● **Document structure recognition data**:
+ + + + +

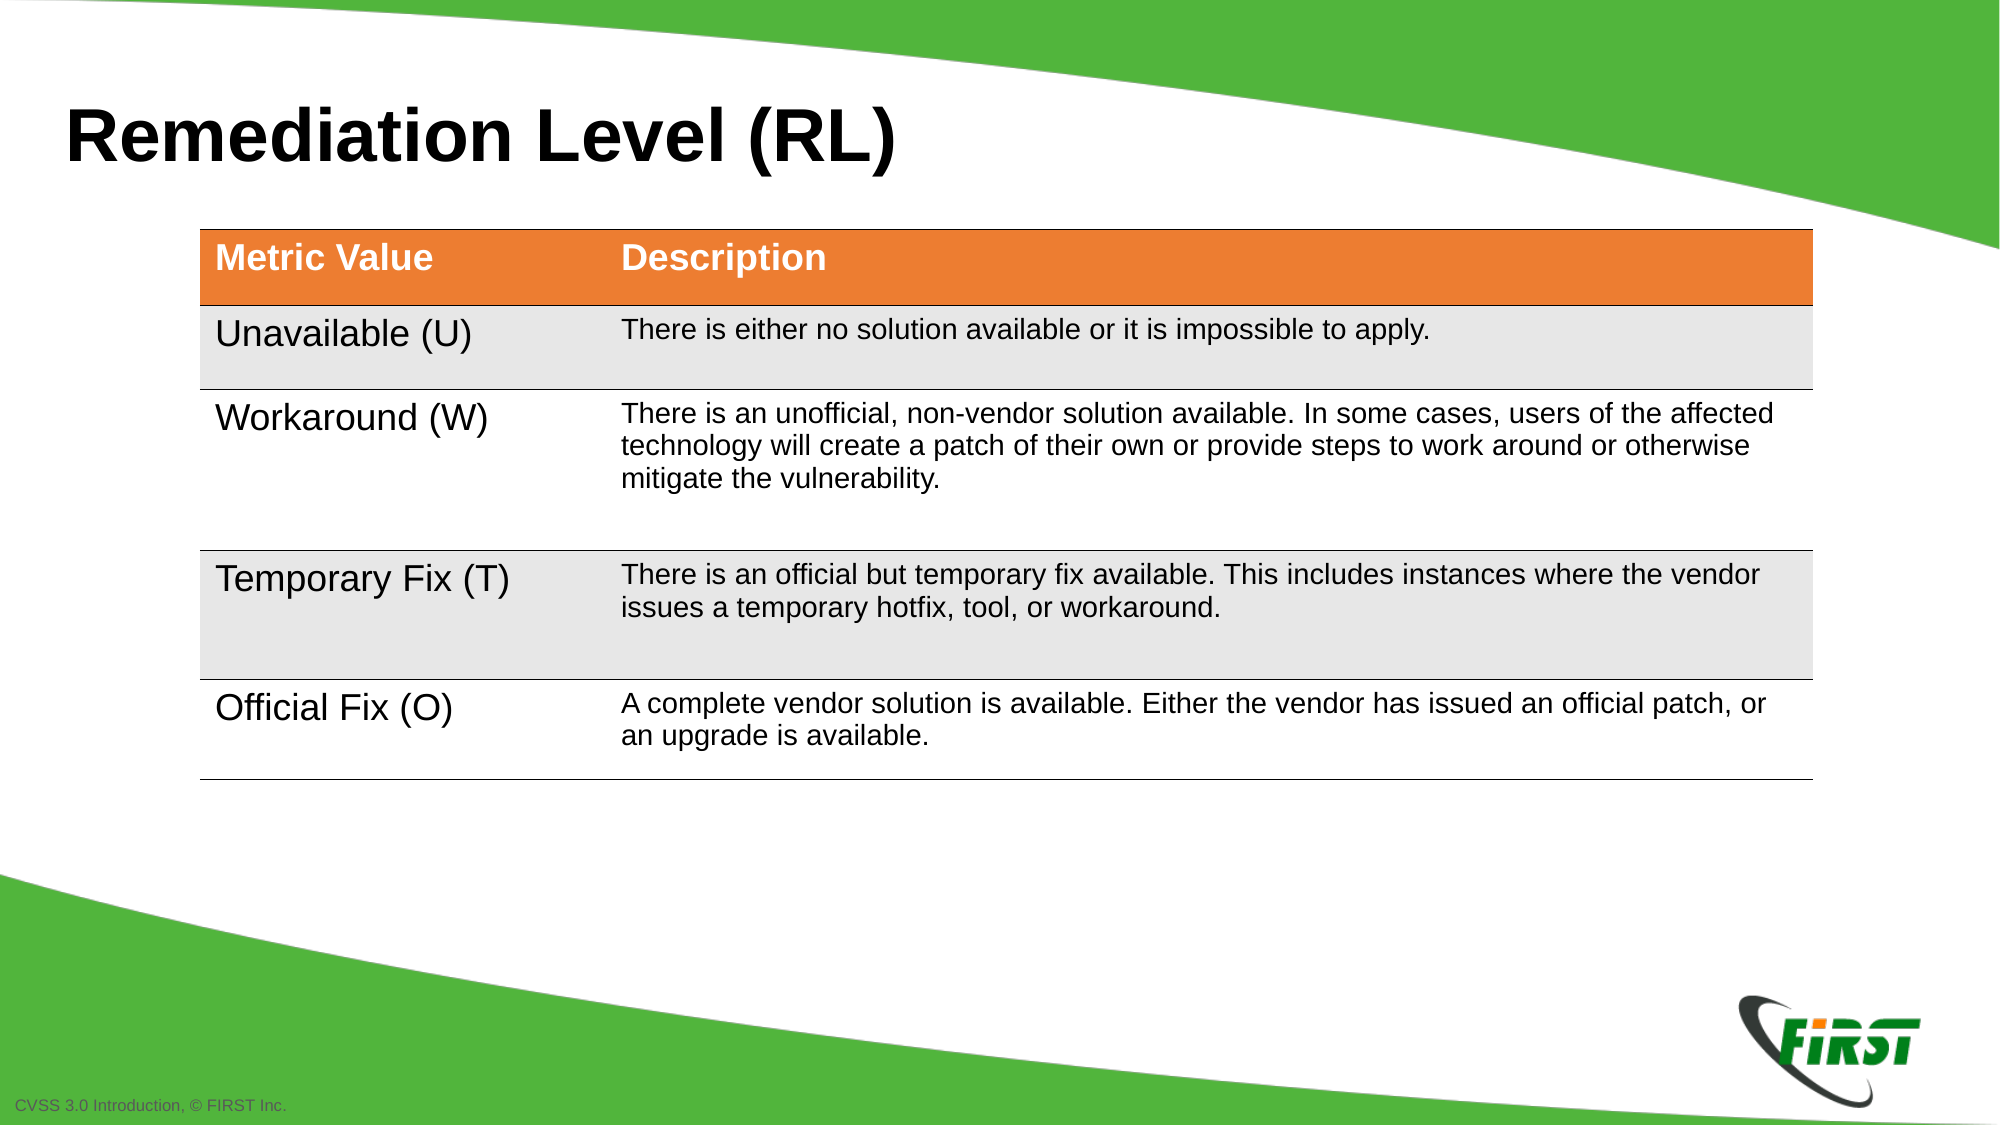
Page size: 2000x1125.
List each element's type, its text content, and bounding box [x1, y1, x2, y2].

table_cell A complete vendor solution is available. Either the vendor has issued an official patch, or an upgrade is available. [606, 680, 1813, 779]
table_header Description [606, 230, 1813, 305]
text_box Remediation Level (RL) [50, 70, 1929, 209]
table_cell Workaround (W) [200, 390, 606, 550]
table_header Metric Value [200, 230, 606, 305]
picture [0, 0, 2000, 1125]
table_cell There is an unofficial, non-vendor solution available. In some cases, users of the affected technology will create a patch of their own or provide steps to work around or otherwise mitigate the vulnerability. [606, 390, 1813, 550]
table_cell Unavailable (U) [200, 306, 606, 389]
table_cell Official Fix (O) [200, 680, 606, 779]
table_cell Temporary Fix (T) [200, 551, 606, 679]
table_cell There is either no solution available or it is impossible to apply. [606, 306, 1813, 389]
table_cell There is an official but temporary fix available. This includes instances where the vendor issues a temporary hotfix, tool, or workaround. [606, 551, 1813, 679]
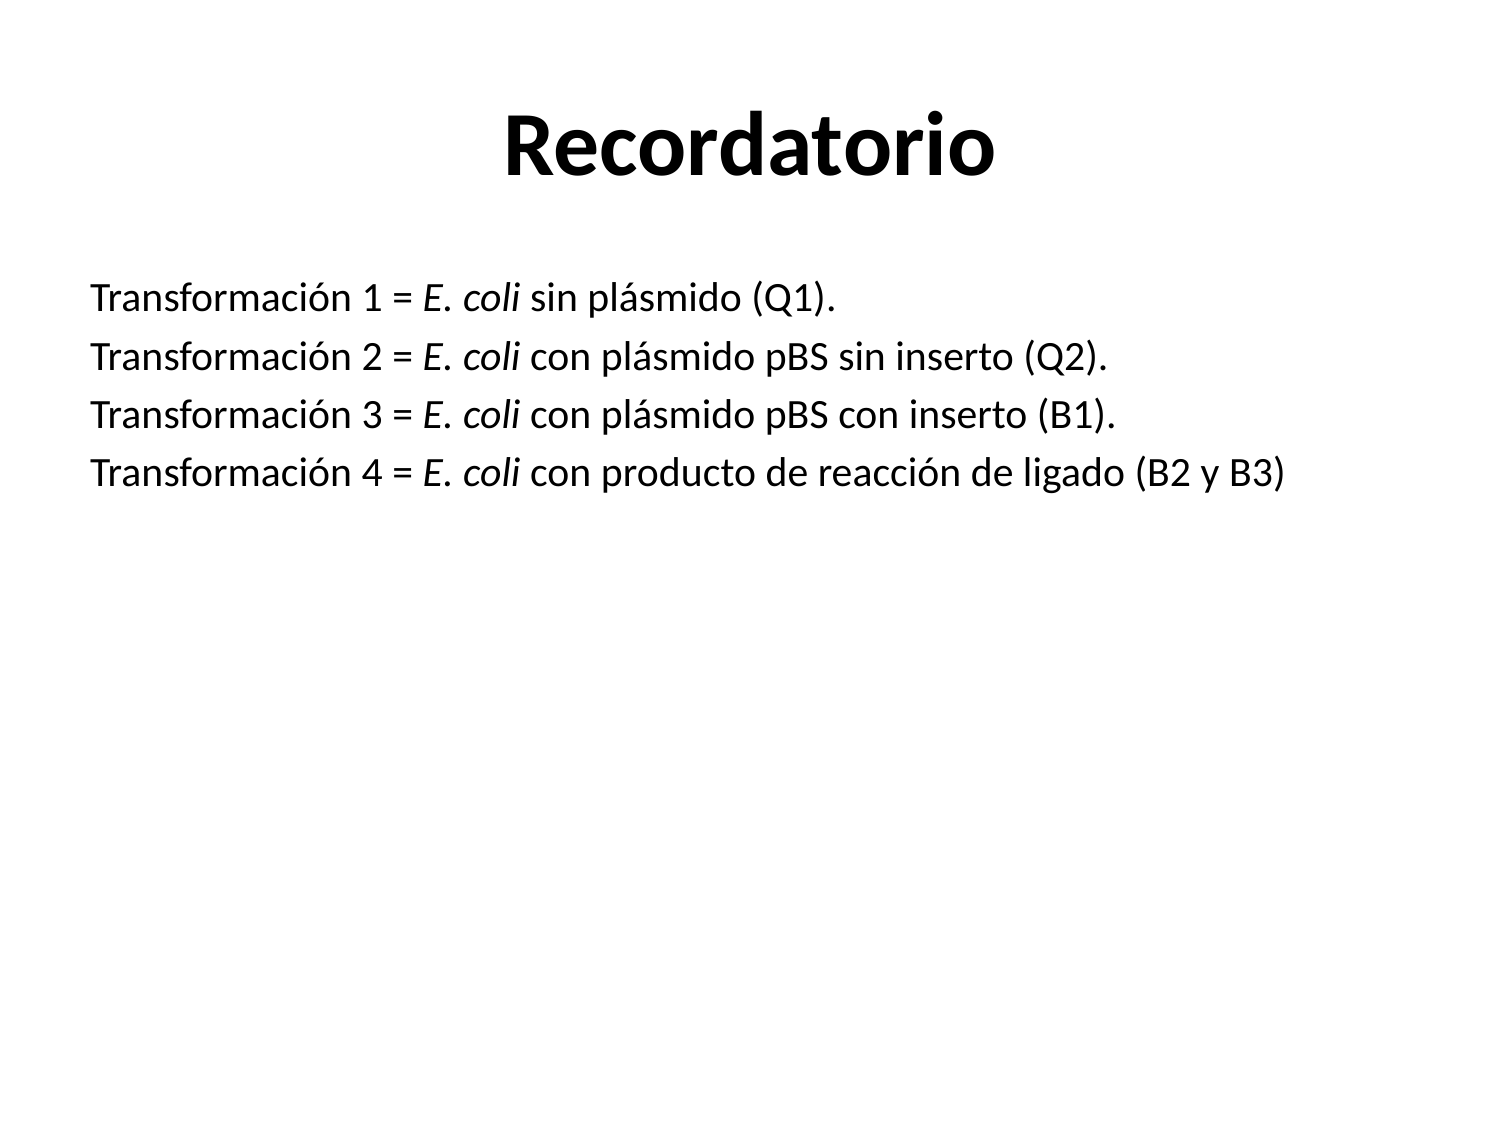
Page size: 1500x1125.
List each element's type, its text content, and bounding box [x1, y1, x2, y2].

title Recordatorio [75, 45, 1425, 233]
list Transformación 1 = E. coli sin plásmido (Q1). Transformación 2 = E. coli con plásmido pBS sin inserto (Q2). Transformación 3 = E. coli con plásmido pBS con inserto (B1). Transformación 4 = E. coli con producto de reacción de ligado (B2 y B3) [75, 262, 1425, 1005]
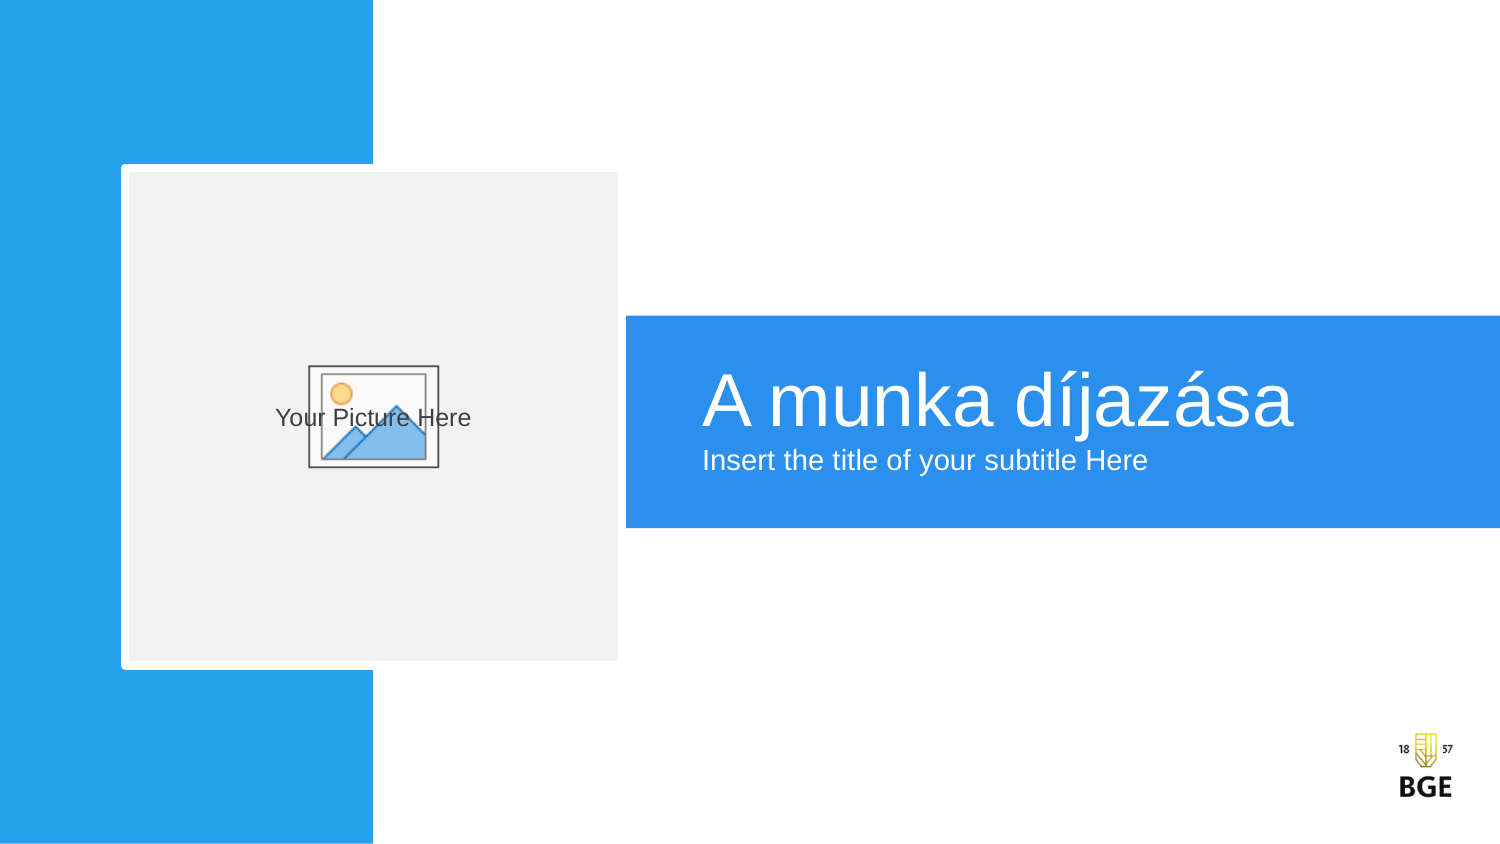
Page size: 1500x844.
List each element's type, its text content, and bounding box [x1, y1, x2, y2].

list A munka díjazása [687, 357, 1500, 435]
picture [128, 171, 619, 662]
picture [1388, 727, 1460, 803]
list Insert the title of your subtitle Here [687, 435, 1500, 483]
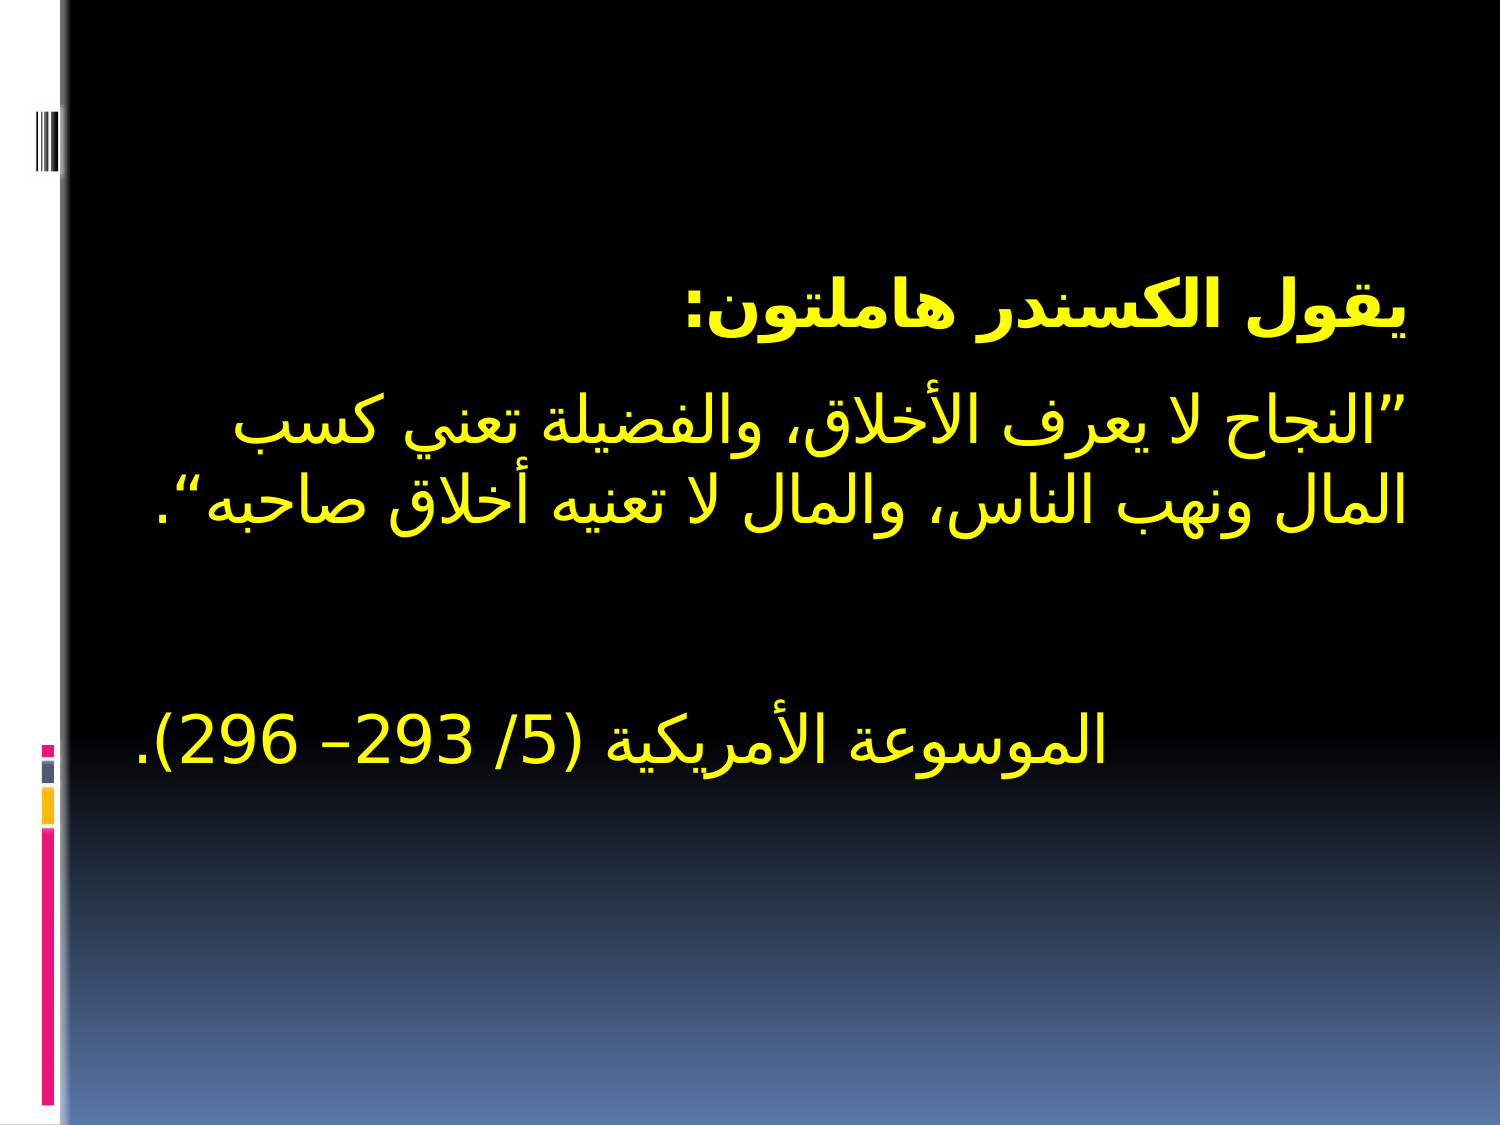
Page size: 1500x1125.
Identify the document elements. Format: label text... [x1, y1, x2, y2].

+ + + + +

● **What is required**: Take each line from the records and copy it unchanged, leaving images out.

● **The completed task**:
Page size: 2000x1125.
List each element's type, its text content, and bounding box [x1, y1, x2, y2].

table_cell A complete vendor solution is available. Either the vendor has issued an official patch, or an upgrade is available. [606, 680, 1813, 779]
table_header Description [606, 230, 1813, 305]
text_box Remediation Level (RL) [50, 70, 1929, 209]
table_cell Workaround (W) [200, 390, 606, 550]
table_header Metric Value [200, 230, 606, 305]
picture [0, 0, 2000, 1125]
table_cell There is an unofficial, non-vendor solution available. In some cases, users of the affected technology will create a patch of their own or provide steps to work around or otherwise mitigate the vulnerability. [606, 390, 1813, 550]
table_cell Unavailable (U) [200, 306, 606, 389]
table_cell Official Fix (O) [200, 680, 606, 779]
table_cell Temporary Fix (T) [200, 551, 606, 679]
table_cell There is either no solution available or it is impossible to apply. [606, 306, 1813, 389]
table_cell There is an official but temporary fix available. This includes instances where the vendor issues a temporary hotfix, tool, or workaround. [606, 551, 1813, 679]
Page size: 1500x1125.
List each element's type, its text content, and bounding box [x1, y1, x2, y2].

title Recordatorio [75, 45, 1425, 233]
list Transformación 1 = E. coli sin plásmido (Q1). Transformación 2 = E. coli con plásmido pBS sin inserto (Q2). Transformación 3 = E. coli con plásmido pBS con inserto (B1). Transformación 4 = E. coli con producto de reacción de ligado (B2 y B3) [75, 262, 1425, 1005]
Page size: 1500x844.
List each element's type, its text content, and bounding box [x1, y1, x2, y2].

list A munka díjazása [687, 357, 1500, 435]
picture [128, 171, 619, 662]
picture [1388, 727, 1460, 803]
list Insert the title of your subtitle Here [687, 435, 1500, 483]
Page size: 1500x1125.
Identify the document elements. Format: label text... [x1, y1, x2, y2].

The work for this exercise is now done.